Exercise – No pictures in the copy, please: retype all the records exactly.

......

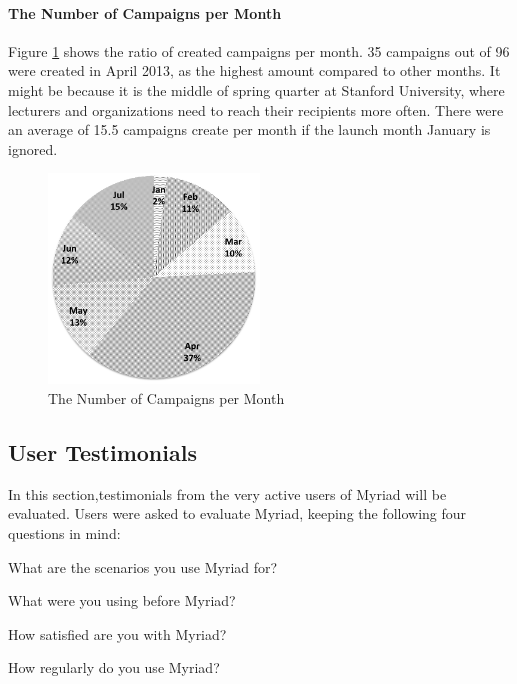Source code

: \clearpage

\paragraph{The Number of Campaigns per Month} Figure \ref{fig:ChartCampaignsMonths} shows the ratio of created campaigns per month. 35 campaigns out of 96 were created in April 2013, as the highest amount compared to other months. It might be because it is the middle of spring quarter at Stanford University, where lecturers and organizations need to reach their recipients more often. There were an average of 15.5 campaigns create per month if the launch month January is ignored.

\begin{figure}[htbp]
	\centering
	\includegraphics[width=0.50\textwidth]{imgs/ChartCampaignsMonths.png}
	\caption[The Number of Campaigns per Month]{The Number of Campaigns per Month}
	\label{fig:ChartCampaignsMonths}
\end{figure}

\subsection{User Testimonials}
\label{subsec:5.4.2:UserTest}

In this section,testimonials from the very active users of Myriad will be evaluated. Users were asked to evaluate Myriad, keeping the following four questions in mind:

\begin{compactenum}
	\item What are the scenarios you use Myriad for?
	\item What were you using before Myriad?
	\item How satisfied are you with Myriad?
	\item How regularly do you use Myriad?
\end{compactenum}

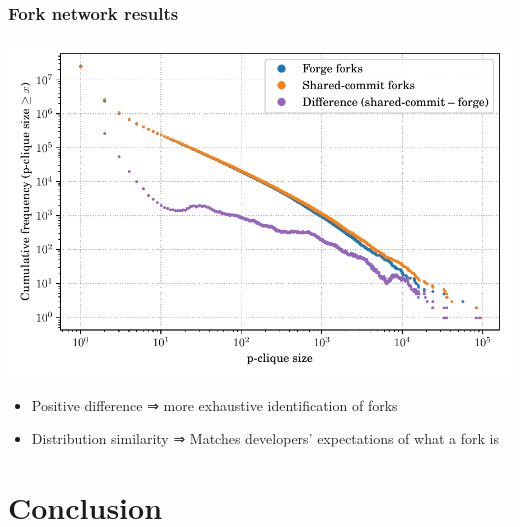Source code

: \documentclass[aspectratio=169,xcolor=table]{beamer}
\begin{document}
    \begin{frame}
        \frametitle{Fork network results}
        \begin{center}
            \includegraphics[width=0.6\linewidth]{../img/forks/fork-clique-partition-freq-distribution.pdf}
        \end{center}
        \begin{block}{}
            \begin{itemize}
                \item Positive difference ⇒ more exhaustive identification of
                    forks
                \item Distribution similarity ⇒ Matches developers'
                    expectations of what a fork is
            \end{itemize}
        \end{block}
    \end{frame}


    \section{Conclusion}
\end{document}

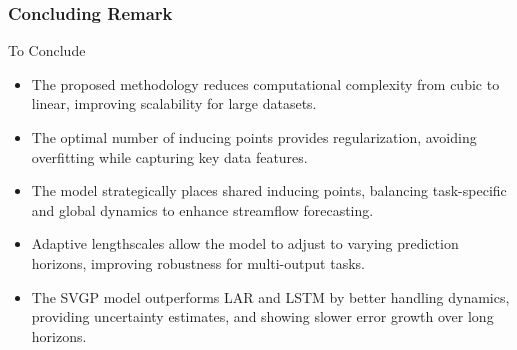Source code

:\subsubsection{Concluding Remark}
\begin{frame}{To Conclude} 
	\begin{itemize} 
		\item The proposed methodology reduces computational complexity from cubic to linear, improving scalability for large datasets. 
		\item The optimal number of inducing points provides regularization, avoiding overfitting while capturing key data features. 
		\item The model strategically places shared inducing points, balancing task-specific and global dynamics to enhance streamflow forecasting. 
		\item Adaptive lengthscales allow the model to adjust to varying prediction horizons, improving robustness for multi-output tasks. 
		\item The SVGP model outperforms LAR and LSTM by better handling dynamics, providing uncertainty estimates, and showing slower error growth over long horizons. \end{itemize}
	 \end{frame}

......

Task solution –
Source code

: \clearpage

\paragraph{The Number of Campaigns per Month} Figure \ref{fig:ChartCampaignsMonths} shows the ratio of created campaigns per month. 35 campaigns out of 96 were created in April 2013, as the highest amount compared to other months. It might be because it is the middle of spring quarter at Stanford University, where lecturers and organizations need to reach their recipients more often. There were an average of 15.5 campaigns create per month if the launch month January is ignored.

\begin{figure}[htbp]
	\centering
	\includegraphics[width=0.50\textwidth]{imgs/ChartCampaignsMonths.png}
	\caption[The Number of Campaigns per Month]{The Number of Campaigns per Month}
	\label{fig:ChartCampaignsMonths}
\end{figure}

\subsection{User Testimonials}
\label{subsec:5.4.2:UserTest}

In this section,testimonials from the very active users of Myriad will be evaluated. Users were asked to evaluate Myriad, keeping the following four questions in mind:

\begin{compactenum}
	\item What are the scenarios you use Myriad for?
	\item What were you using before Myriad?
	\item How satisfied are you with Myriad?
	\item How regularly do you use Myriad?
\end{compactenum}

Source code

: \documentclass[aspectratio=169,xcolor=table]{beamer}
\begin{document}
    \begin{frame}
        \frametitle{Fork network results}
        \begin{center}
            \includegraphics[width=0.6\linewidth]{../img/forks/fork-clique-partition-freq-distribution.pdf}
        \end{center}
        \begin{block}{}
            \begin{itemize}
                \item Positive difference ⇒ more exhaustive identification of
                    forks
                \item Distribution similarity ⇒ Matches developers'
                    expectations of what a fork is
            \end{itemize}
        \end{block}
    \end{frame}


    \section{Conclusion}
\end{document}

Source code

:\subsubsection{Concluding Remark}
\begin{frame}{To Conclude} 
	\begin{itemize} 
		\item The proposed methodology reduces computational complexity from cubic to linear, improving scalability for large datasets. 
		\item The optimal number of inducing points provides regularization, avoiding overfitting while capturing key data features. 
		\item The model strategically places shared inducing points, balancing task-specific and global dynamics to enhance streamflow forecasting. 
		\item Adaptive lengthscales allow the model to adjust to varying prediction horizons, improving robustness for multi-output tasks. 
		\item The SVGP model outperforms LAR and LSTM by better handling dynamics, providing uncertainty estimates, and showing slower error growth over long horizons. \end{itemize}
	 \end{frame}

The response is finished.